------ Given records
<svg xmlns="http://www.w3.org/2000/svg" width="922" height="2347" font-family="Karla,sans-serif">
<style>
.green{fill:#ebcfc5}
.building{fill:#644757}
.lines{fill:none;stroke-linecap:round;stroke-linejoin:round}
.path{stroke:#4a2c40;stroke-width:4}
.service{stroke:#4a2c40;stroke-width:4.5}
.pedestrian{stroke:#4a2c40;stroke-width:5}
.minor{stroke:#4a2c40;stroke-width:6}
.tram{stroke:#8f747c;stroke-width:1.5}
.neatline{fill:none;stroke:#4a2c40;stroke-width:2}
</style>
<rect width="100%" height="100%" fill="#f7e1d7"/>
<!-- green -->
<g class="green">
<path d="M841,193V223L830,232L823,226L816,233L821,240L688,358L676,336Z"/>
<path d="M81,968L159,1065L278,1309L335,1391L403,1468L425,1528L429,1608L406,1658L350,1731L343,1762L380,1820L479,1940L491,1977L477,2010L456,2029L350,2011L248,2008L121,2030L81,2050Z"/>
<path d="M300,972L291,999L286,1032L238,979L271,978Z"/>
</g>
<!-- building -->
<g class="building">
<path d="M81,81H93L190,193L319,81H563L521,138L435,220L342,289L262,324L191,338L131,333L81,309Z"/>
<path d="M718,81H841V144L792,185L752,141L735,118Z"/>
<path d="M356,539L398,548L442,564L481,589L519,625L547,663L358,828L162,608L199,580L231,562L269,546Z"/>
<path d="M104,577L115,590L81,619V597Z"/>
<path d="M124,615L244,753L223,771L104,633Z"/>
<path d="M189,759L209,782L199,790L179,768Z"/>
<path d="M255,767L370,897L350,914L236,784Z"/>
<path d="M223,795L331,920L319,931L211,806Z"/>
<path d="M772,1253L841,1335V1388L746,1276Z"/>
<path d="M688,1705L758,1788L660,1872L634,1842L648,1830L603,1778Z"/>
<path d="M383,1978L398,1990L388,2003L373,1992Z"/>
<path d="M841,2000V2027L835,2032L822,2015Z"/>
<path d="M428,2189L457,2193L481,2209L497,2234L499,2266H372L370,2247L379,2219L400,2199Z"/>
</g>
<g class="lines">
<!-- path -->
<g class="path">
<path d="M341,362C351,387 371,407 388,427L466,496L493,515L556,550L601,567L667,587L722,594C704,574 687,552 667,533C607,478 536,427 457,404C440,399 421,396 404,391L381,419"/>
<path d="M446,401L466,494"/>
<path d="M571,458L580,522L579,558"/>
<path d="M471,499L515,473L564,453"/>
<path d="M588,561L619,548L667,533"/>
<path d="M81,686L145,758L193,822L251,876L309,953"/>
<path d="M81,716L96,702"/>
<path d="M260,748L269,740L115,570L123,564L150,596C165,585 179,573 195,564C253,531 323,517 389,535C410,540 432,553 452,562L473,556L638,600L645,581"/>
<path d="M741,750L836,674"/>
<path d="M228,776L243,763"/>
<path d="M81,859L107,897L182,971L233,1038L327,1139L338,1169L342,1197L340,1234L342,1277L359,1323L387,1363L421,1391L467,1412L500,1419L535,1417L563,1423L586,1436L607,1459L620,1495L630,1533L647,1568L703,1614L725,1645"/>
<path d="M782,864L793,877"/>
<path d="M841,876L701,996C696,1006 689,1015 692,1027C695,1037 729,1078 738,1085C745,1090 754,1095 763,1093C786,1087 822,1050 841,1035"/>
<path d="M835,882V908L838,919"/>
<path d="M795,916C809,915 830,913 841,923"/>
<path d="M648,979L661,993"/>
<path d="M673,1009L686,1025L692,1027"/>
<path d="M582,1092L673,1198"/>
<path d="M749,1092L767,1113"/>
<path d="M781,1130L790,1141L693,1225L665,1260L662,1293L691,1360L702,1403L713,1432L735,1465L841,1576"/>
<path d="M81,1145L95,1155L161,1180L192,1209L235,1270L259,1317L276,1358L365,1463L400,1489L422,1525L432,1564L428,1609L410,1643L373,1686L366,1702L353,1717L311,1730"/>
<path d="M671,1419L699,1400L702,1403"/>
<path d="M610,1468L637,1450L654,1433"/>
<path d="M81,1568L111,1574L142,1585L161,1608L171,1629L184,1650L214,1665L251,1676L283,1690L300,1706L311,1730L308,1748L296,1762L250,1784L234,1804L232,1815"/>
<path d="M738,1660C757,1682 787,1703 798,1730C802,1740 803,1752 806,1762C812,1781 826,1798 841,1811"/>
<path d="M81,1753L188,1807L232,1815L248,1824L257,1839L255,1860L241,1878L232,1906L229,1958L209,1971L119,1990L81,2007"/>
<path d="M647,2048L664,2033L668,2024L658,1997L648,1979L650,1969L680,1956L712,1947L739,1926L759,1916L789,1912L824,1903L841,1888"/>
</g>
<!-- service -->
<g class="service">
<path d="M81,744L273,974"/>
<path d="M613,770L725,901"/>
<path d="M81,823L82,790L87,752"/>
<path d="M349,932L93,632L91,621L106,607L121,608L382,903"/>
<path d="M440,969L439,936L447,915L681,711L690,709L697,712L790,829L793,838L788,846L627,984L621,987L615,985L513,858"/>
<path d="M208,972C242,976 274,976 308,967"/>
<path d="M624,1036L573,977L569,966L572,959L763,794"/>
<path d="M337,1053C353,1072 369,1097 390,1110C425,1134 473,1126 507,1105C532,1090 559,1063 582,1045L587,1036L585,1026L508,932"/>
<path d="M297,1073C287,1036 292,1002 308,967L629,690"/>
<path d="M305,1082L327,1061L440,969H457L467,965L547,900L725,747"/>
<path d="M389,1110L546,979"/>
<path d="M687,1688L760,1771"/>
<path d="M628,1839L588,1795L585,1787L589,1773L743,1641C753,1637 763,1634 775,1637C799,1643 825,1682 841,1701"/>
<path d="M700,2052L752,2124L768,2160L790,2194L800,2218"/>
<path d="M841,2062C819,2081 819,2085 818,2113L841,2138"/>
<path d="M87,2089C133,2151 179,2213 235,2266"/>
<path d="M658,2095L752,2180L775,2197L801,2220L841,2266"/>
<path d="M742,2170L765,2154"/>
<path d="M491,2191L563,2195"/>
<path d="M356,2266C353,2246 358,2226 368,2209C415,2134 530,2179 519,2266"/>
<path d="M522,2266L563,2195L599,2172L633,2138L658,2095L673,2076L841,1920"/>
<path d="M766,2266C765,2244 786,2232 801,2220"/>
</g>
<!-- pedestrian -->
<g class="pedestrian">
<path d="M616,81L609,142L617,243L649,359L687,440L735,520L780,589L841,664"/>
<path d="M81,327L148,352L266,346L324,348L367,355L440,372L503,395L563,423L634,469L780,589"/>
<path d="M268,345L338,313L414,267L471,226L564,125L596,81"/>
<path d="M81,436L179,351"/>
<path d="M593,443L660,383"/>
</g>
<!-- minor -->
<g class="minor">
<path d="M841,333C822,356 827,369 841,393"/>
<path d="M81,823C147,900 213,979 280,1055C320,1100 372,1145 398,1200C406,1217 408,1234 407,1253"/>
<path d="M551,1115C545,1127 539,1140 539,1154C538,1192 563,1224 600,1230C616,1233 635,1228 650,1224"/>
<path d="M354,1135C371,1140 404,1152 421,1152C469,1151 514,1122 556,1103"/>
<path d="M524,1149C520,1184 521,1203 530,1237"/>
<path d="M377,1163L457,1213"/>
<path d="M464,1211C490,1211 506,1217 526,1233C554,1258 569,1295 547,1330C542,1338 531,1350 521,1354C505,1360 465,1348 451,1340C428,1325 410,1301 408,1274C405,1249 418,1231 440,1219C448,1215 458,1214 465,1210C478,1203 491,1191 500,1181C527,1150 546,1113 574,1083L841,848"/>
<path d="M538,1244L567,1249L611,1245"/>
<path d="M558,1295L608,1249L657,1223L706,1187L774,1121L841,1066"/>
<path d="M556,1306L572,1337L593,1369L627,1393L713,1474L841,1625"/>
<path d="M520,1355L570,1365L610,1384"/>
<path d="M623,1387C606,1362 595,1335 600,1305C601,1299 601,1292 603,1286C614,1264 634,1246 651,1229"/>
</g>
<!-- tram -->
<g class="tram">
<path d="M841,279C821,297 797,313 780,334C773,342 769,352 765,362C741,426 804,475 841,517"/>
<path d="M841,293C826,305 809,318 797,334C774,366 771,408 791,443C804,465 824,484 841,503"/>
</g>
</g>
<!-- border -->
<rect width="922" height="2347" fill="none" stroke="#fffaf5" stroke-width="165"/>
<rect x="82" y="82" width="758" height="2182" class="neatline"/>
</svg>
------------
▸ Exercise details
Each line holding the word "lines" must be pulled from the records.

▸ Answer to this exercise
.lines{fill:none;stroke-linecap:round;stroke-linejoin:round}
<g class="lines">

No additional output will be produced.